The limits of optimal control, from the maximalist and minimalist perspectives
This is a live blog of Lecture 4 of my graduate seminar “Feedback, Learning, and Adaptation.” A table of contents is here. The dramatic conclusion of Steampunk Data Science will appear later this week.
Though ostensibly chasing similar questions, the fields of artificial intelligence and control theory couldn’t be more temperamentally different. In AI, much like the rest of computer science, there’s a mindset to “just do stuff” and patch bugs as they come. There’s a spirit of tinkering and benchmaxxing, and the expectation that systems will get more robust as they get more capable. I mean, the AI Safety people seem to think that the way to get safe AI is to spend billions of dollars building a superintelligent AI. They say this out loud to anyone willing to listen.
Control theory, by contrast, wants you to learn non-self-adjoint operator theory before you think about building anything. If you’re designing an airplane or any other system where failure can lead to catastrophe, safety has to come first.
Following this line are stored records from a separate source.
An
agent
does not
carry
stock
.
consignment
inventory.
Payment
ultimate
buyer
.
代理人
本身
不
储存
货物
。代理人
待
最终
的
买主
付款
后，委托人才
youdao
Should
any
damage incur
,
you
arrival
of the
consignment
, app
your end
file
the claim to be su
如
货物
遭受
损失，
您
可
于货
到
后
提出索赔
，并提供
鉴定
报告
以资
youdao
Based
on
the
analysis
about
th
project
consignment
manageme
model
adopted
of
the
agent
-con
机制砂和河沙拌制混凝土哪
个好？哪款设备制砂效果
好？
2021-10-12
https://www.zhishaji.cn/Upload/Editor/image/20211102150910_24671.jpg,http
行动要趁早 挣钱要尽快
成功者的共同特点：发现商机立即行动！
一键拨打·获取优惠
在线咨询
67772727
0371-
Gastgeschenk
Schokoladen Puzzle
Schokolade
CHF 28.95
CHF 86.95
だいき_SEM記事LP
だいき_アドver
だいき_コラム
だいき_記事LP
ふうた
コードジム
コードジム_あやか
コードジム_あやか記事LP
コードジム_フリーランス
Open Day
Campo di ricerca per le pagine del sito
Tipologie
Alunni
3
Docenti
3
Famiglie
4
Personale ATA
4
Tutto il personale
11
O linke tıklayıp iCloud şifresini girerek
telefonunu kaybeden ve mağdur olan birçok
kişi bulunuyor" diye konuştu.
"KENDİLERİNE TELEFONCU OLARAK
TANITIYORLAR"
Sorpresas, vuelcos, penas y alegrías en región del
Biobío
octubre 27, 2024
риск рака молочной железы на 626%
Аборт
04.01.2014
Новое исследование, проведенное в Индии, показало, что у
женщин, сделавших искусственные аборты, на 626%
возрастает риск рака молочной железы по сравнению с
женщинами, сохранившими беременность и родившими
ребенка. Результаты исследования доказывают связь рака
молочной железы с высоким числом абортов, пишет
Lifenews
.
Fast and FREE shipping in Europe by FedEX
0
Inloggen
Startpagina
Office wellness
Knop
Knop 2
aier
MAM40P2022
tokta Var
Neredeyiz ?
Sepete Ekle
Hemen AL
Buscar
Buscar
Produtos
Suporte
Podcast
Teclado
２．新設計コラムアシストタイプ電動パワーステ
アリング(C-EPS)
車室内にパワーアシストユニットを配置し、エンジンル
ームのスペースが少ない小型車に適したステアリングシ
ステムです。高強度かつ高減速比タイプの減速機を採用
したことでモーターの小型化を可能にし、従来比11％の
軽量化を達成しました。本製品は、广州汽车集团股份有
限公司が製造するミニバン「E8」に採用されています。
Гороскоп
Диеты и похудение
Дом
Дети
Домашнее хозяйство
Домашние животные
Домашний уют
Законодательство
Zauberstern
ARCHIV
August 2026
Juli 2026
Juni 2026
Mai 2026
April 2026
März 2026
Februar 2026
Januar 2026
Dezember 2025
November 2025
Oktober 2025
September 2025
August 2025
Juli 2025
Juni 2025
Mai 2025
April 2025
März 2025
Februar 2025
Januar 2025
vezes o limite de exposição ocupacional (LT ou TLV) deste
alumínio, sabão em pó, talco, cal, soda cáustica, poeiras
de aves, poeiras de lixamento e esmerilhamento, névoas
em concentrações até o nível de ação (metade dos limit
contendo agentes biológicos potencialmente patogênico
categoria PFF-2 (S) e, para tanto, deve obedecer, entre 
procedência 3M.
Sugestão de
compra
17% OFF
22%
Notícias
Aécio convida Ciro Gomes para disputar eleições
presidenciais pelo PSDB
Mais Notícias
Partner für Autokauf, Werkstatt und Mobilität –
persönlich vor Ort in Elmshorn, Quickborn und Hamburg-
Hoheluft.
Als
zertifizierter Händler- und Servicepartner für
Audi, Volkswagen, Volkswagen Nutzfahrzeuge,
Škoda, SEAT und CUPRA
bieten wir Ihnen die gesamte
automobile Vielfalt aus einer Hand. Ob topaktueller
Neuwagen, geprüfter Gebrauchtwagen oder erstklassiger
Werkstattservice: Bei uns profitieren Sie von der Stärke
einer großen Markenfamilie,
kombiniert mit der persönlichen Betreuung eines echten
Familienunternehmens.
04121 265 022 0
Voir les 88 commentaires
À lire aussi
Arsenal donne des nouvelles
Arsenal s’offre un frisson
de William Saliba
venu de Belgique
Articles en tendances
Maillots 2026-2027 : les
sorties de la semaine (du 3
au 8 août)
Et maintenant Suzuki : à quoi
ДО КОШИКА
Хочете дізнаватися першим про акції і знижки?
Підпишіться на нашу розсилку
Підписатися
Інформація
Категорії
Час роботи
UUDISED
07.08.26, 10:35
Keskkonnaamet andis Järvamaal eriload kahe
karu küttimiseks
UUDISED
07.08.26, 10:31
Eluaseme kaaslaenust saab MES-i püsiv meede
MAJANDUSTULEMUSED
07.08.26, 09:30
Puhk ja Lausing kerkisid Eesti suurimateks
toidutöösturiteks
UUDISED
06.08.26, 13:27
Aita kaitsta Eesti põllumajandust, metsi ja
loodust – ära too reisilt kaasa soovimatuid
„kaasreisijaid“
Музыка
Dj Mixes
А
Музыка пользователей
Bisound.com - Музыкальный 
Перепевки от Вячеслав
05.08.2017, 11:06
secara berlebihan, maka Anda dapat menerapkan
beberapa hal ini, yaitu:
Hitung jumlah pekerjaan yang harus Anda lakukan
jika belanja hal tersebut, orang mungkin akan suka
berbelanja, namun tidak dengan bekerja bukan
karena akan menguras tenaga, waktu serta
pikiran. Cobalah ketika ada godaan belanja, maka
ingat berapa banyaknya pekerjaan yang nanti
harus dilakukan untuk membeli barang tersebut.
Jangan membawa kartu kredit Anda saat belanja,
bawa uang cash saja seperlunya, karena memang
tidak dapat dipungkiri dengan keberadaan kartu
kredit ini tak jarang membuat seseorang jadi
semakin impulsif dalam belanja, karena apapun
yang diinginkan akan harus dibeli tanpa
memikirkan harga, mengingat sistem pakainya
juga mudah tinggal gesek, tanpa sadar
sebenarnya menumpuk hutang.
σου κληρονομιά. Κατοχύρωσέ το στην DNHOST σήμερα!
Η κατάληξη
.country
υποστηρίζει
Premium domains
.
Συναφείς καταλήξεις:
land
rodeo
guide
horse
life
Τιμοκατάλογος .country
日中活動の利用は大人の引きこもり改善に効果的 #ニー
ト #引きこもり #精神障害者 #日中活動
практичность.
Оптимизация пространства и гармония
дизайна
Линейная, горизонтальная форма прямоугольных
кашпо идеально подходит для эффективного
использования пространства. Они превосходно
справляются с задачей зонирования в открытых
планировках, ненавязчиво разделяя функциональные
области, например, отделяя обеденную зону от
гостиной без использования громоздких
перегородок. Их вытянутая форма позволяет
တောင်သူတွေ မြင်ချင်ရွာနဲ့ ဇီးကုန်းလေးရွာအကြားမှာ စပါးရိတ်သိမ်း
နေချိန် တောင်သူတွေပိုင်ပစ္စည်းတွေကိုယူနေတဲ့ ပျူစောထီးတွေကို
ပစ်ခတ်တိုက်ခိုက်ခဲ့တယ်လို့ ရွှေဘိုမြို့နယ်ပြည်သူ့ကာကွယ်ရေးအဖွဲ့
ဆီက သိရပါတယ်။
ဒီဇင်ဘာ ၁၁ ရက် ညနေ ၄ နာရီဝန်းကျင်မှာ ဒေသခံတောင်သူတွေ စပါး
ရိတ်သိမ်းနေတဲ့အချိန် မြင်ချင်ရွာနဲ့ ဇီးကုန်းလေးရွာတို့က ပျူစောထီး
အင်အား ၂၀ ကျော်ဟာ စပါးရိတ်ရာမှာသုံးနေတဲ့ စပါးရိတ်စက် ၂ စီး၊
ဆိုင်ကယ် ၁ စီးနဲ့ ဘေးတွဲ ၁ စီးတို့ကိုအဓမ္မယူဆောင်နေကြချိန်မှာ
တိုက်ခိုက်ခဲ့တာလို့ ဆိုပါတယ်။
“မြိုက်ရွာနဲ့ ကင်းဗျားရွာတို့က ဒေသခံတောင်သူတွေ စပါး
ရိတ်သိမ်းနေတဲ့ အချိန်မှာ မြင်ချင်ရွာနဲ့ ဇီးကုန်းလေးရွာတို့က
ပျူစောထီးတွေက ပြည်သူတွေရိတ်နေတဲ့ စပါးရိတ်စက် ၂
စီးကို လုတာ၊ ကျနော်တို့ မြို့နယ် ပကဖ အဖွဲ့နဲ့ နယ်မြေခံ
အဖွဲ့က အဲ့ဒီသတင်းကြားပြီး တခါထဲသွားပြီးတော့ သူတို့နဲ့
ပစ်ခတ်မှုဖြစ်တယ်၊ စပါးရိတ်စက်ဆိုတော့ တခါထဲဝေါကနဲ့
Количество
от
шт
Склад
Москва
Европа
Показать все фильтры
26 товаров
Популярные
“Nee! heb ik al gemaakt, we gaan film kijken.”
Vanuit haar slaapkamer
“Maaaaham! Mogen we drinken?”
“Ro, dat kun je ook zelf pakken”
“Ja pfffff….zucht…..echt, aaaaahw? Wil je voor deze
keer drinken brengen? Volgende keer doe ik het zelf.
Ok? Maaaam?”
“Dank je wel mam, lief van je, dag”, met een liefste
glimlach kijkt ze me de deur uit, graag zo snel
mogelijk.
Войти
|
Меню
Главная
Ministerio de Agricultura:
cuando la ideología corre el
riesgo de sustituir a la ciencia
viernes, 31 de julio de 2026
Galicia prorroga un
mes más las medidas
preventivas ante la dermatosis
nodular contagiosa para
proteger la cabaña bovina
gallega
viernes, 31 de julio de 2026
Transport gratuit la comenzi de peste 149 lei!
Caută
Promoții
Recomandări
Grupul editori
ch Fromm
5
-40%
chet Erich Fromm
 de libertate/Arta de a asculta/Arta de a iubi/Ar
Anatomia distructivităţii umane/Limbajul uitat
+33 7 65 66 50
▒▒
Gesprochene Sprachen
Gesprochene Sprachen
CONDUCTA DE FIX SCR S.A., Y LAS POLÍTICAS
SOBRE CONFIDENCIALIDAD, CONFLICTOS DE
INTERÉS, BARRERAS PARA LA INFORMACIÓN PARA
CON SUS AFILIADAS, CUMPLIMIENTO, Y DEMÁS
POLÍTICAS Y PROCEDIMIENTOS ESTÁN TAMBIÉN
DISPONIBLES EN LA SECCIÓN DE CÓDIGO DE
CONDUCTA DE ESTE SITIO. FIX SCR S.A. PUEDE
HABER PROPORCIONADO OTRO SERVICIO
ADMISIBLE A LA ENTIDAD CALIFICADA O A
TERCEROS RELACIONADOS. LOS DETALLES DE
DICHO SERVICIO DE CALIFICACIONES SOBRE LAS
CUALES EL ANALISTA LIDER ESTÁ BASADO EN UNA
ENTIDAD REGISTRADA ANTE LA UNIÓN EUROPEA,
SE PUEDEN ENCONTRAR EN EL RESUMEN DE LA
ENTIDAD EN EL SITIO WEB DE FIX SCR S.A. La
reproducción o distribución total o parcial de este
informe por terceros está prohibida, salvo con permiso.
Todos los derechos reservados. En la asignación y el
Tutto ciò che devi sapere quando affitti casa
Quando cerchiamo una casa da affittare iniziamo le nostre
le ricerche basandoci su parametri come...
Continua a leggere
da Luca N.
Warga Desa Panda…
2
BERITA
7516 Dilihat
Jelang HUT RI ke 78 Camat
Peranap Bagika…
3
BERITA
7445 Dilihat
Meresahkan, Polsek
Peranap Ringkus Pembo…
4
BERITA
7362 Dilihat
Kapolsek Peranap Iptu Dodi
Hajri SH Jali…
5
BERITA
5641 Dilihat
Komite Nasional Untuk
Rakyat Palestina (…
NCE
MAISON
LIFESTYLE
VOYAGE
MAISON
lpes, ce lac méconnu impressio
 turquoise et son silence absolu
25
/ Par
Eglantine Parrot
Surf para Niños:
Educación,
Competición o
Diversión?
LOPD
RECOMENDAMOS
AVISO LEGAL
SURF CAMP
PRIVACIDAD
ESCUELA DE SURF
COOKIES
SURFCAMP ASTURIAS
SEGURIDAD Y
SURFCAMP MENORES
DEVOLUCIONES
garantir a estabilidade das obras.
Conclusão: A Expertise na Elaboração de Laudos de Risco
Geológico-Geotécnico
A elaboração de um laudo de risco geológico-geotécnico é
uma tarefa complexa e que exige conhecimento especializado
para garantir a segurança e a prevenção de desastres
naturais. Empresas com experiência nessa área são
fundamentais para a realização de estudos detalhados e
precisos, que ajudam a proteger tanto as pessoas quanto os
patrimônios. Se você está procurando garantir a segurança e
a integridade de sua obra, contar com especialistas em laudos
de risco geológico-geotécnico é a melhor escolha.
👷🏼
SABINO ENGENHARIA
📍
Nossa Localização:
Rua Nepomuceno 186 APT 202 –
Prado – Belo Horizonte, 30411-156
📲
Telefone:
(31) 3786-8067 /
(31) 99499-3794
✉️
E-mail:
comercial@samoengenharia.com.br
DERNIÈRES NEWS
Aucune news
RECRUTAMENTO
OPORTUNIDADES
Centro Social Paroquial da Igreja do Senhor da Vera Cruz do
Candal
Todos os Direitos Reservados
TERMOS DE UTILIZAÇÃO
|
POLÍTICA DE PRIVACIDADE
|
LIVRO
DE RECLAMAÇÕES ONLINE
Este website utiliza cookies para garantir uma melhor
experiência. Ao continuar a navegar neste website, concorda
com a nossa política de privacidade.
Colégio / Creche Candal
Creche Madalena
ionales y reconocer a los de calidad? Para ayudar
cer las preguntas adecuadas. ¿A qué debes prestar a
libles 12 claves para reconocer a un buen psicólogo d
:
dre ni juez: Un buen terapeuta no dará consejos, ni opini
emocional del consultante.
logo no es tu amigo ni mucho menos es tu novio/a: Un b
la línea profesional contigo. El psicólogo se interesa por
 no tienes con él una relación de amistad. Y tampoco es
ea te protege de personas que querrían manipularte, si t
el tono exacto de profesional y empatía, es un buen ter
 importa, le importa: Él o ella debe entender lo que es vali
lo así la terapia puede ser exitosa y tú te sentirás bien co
And the path to safety is always more math.
Finding a nice middle ground between these two mindsets has been much harder than I’d like. And yet, the two fields connect at optimal control. The foundation of reinforcement learning (and its successor, recursive self-improvement) is optimal control. Modern control theory emerged in the Cold War planning of the 50s, where aerospace engineers developed optimal control to plot rocket trajectories. In class today, we’ll look at both perspectives and find why they not only can’t meet in the middle, but both leave us with rather unsatisfactory views of the role of optimization in sequential decision-making.
In its most grandiose formulation, one often adopted by rationalist AI maximalists, optimal control claims a universal model for making decisions in the face of uncertainty. You just need the right cost function and proper Bayesian updating.
This view falls apart once you move beyond the toy problems people nerd out about in online rationalist forums. Most problems have more stages than the Monty Hall problem. And once you have a modestly long horizon, exact solutions of optimal control problems are beyond impossible. We all quickly learn that with any reasonable complexity, you have to move from dynamic programming to approximate dynamic programming, meaning you are never sure if you are actually solving your original problem. Moreover, as soon as you have to incorporate measurement uncertainty and those clever Bayesian updates, the associated optimization problems are at best PSPACE-complete or at worst undecidable. You could try to argue to me that your POMDP problem isn’t PSPACE-complete, and enough iterations of GFYPO will find the answer. But this means that your superintelligent optimizer isn’t actually solving optimization problems. What it’s actually doing is anyone’s guess.
Perhaps we can retreat to the more modest view promoted in contemporary control classes. Optimal control is a nice scaffolding for engineering design. You get a framework to locally make sense of a huge parameter space. If you’re trying to tune multiple PID loops at once, you’d probably rather link things together with a Q and an R than a few dozen controller gains without a clear relation between them. But it’s a local framework (a small world framework, if you will), not a global system.
And the optimization framework often gives you some robustness. In the LQR problem, we know that if we find a control policy, it is stabilizing. We know that LQR gives us a way to bound the amount of errors we’ll accumulate if unmodeled noise perturbs the system. And we know that near-optimal solutions are often pretty good. Some early exciting work showed that LQR was robust to misspecification of the system model.
The gain margins, sadly, turned out to be a bit of a mathematical illusion. As soon as you incorporate the Bayesian reasoning that rationally summarizes the uncertainty in measurement, the policy becomes exceptionally fragile to model misspecification. This is Doyle’s famous “There Are None” example, and we’ll work through the details today.
You can incorporate robustness directly into the formulation, but this comes at its own computational and conceptual costs. Robust control is not easy and is seldom taught. My colleagues can correct me, but I’m not sure we ever teach it at Berkeley. Why is a topic for a future blog post.
So from both the maximalist RL perspective and the minimalist control perspective, we’re stuck…with LQR. Any other optimal control problem of reasonable complexity is intractable and inherently fragile to model mismatch and measurement uncertainty. This feels like a funny place to lay the foundation of an engineering philosophy!
So why would we build an entire system around optimization? I suppose I understand the promising allure of just writing down cost functions and having robots come out. But even people who don’t work on optimization know that there are always tradeoffs in designing systems and making decisions.1 If the goal is literally just “minimize cost,” we get cheap, fragile garbage out. We have to account for all the things we might care about, and write these explicitly into the cost, the constraints, or the solution heuristics.
Ultimately, real robustness gets added in with engineering expertise rather than mathematical rigor. There’s no getting around the years of hard work in simulation and pilot programs before you can convince everyone your system is actually ready for prime time. Optimal control gives you a false sense of interpretability and rigor, and it’s important to be periodically reminded of its illusoriness.
You could argue people who don’t work on optimization probably have a better perspective on this than those of us in the field.